When you spot the word "pawelizdebski" in a line of the data below, copy that line.

Content starts

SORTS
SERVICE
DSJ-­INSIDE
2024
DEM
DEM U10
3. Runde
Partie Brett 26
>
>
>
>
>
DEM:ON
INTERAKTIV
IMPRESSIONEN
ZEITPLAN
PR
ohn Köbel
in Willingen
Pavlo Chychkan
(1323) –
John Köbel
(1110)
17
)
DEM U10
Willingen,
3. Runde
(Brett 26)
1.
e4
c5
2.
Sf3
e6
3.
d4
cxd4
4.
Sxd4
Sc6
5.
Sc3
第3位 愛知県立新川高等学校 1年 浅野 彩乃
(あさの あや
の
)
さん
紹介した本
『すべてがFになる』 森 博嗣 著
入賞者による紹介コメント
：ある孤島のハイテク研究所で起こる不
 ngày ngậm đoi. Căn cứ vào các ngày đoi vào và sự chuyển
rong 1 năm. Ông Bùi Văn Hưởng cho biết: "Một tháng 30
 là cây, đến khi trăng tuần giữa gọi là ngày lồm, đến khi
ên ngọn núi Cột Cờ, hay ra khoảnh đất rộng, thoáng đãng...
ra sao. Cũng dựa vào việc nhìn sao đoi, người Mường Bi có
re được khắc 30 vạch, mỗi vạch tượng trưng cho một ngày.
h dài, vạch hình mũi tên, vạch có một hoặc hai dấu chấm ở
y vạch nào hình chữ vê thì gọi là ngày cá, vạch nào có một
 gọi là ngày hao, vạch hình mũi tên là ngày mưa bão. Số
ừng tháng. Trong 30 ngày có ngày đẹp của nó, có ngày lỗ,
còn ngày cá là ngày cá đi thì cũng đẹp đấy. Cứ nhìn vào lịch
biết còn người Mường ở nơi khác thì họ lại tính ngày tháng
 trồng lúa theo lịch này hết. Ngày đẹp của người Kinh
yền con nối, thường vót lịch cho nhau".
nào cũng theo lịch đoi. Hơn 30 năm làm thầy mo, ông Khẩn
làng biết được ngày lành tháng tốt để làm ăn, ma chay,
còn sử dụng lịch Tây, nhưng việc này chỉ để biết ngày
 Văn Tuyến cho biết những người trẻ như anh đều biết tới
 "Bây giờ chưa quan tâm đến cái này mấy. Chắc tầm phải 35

Content ends
Content starts

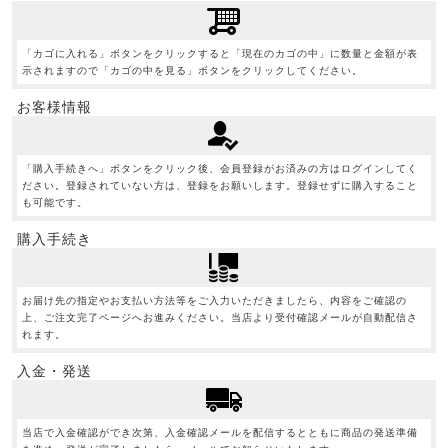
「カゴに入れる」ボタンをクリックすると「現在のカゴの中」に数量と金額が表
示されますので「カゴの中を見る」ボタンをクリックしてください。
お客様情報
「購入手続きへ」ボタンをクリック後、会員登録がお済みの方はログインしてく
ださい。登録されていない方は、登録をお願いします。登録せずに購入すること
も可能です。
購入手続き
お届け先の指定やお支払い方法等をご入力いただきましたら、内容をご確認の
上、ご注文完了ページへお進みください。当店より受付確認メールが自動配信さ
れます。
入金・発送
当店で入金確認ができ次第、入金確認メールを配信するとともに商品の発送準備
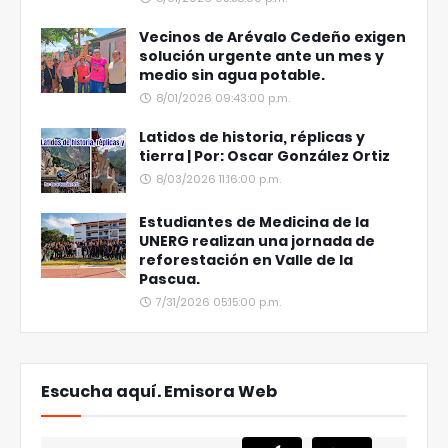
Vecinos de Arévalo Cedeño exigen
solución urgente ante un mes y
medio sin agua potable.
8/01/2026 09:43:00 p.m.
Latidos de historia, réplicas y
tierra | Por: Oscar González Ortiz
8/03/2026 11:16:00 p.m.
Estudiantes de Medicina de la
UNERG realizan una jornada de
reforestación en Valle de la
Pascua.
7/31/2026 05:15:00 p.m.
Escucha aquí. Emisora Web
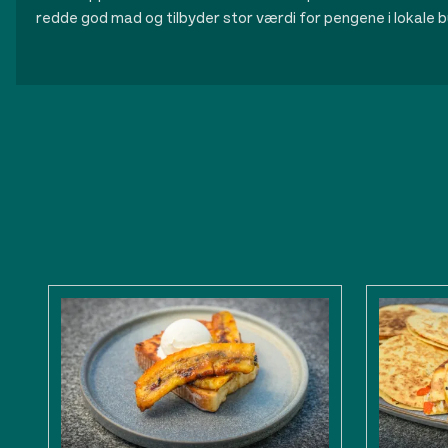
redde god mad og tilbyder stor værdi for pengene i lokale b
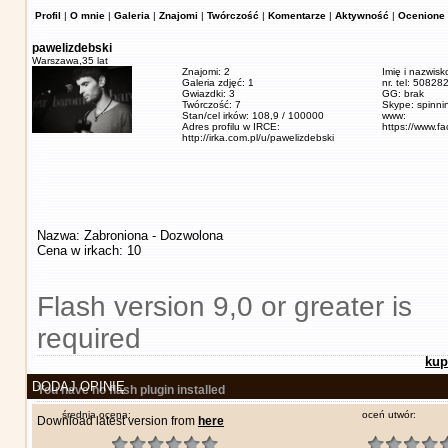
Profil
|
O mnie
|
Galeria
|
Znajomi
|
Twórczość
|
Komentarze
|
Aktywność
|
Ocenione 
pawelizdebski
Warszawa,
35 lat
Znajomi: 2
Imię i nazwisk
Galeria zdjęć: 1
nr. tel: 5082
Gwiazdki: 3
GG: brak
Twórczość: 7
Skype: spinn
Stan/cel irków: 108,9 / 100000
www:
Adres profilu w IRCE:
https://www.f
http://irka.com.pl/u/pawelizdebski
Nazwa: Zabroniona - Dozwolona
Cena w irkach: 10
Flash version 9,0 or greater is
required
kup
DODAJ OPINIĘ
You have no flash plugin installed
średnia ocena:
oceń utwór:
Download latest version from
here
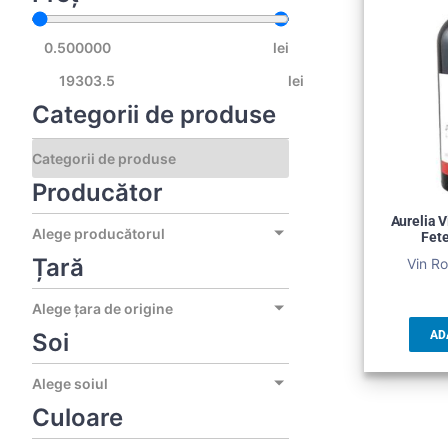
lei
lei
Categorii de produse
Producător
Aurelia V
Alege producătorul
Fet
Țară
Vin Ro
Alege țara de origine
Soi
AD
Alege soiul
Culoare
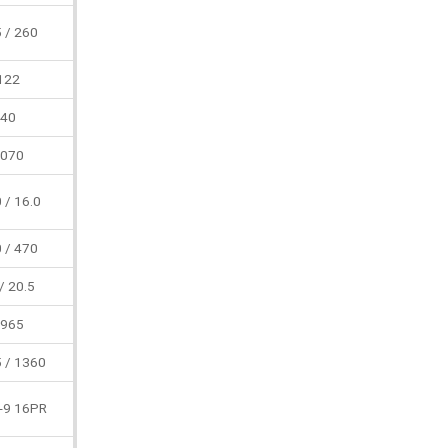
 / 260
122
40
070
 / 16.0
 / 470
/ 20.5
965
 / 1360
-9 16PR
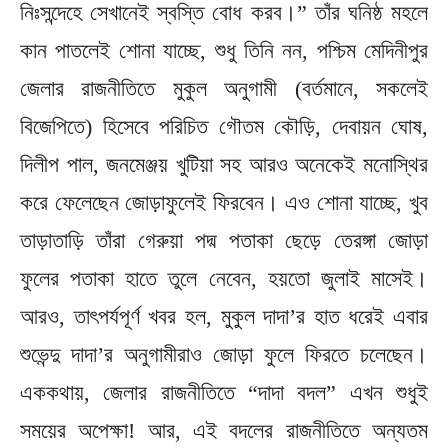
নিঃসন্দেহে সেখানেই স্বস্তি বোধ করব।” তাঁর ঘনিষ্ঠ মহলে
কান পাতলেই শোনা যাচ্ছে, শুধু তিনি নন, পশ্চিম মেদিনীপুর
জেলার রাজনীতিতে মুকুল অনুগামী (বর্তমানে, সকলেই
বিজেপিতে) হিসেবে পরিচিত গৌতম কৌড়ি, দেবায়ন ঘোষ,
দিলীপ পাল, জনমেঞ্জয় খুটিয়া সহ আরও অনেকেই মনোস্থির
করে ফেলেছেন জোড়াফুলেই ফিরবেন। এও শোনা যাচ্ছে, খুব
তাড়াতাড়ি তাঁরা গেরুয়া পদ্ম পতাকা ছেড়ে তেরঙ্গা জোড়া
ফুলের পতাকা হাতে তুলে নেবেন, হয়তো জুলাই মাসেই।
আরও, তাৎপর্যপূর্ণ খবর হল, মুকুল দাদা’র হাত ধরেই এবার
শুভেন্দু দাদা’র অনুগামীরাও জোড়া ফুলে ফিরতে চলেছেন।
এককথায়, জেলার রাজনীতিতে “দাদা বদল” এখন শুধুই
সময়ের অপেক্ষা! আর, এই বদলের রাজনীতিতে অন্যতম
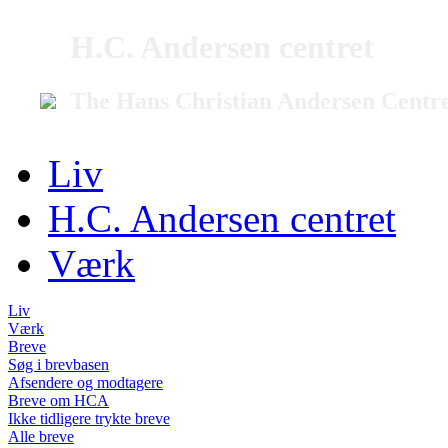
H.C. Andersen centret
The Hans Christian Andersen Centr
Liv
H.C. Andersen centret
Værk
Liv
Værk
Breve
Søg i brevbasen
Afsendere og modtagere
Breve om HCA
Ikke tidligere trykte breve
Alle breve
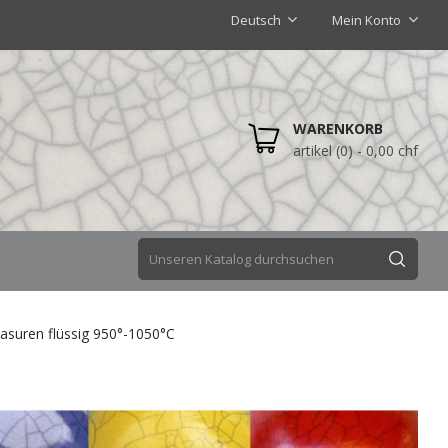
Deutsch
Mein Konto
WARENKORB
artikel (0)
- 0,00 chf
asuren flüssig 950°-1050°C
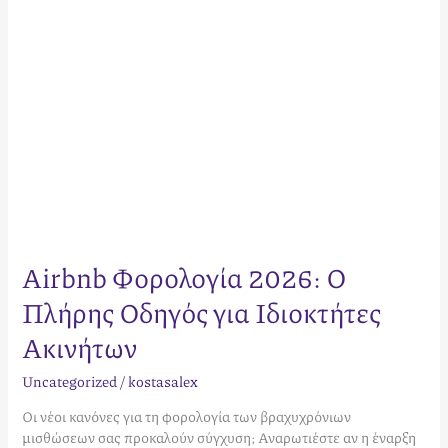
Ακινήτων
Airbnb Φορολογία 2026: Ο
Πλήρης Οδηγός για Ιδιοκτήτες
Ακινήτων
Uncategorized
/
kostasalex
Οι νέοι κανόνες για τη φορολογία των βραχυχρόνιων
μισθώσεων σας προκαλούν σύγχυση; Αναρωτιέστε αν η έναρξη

Content ends
Content starts

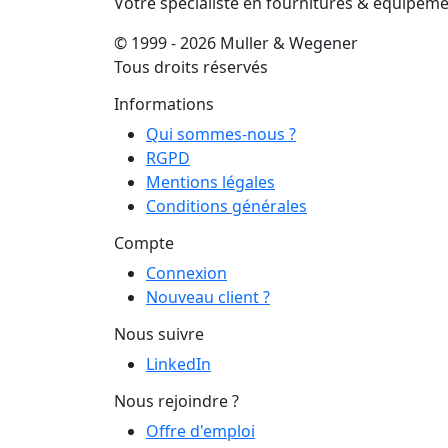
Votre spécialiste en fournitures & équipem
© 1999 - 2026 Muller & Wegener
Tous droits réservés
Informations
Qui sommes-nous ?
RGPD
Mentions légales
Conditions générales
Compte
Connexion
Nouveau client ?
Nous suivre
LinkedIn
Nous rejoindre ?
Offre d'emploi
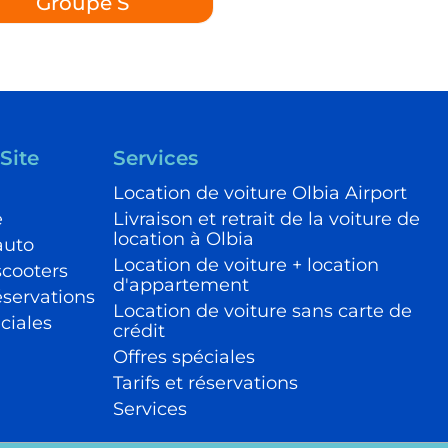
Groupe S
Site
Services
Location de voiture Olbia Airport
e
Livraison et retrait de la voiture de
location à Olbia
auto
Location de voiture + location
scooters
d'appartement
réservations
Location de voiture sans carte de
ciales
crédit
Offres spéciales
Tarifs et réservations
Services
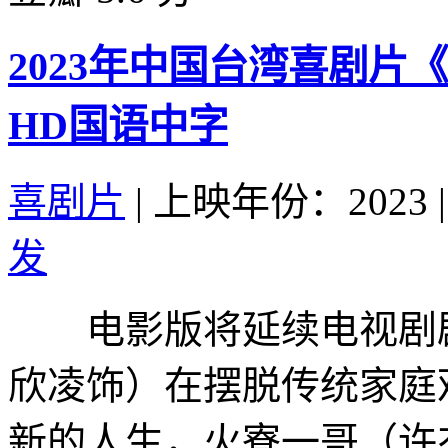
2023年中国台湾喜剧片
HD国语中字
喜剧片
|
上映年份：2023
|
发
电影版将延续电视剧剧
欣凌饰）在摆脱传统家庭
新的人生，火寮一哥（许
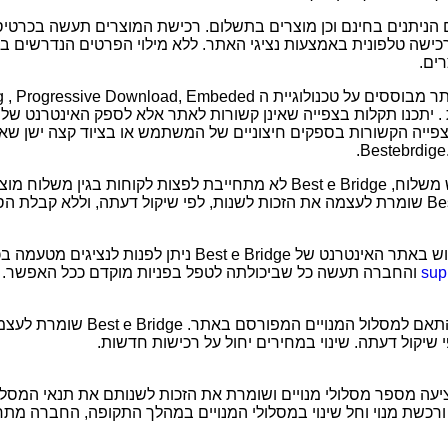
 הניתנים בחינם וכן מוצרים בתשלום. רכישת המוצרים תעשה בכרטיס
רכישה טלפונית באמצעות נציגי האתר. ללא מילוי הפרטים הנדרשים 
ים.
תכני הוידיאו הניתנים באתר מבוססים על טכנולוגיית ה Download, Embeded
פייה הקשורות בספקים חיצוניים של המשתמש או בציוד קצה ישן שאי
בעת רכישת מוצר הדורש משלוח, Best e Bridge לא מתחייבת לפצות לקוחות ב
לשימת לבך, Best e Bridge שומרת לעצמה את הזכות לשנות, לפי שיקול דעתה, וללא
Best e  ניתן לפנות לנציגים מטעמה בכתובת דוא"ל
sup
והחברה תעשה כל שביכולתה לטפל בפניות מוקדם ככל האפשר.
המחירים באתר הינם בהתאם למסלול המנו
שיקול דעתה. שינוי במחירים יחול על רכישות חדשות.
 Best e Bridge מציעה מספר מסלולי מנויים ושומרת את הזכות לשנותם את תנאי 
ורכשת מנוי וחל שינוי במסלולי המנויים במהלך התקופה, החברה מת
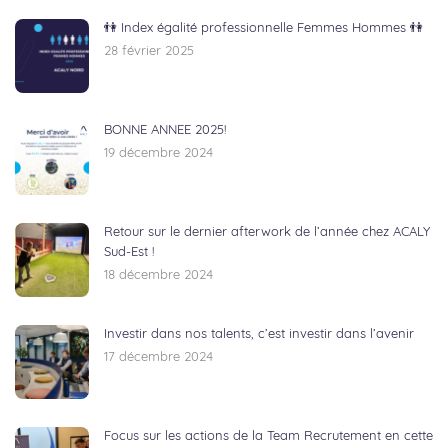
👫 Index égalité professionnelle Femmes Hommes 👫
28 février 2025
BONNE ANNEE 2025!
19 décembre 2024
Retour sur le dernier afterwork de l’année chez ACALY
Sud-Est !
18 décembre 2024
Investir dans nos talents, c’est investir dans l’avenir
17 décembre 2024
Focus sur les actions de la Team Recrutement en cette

Content ends

• Reply
pawelizdebski
http://irka.com.pl/u/pawelizdebski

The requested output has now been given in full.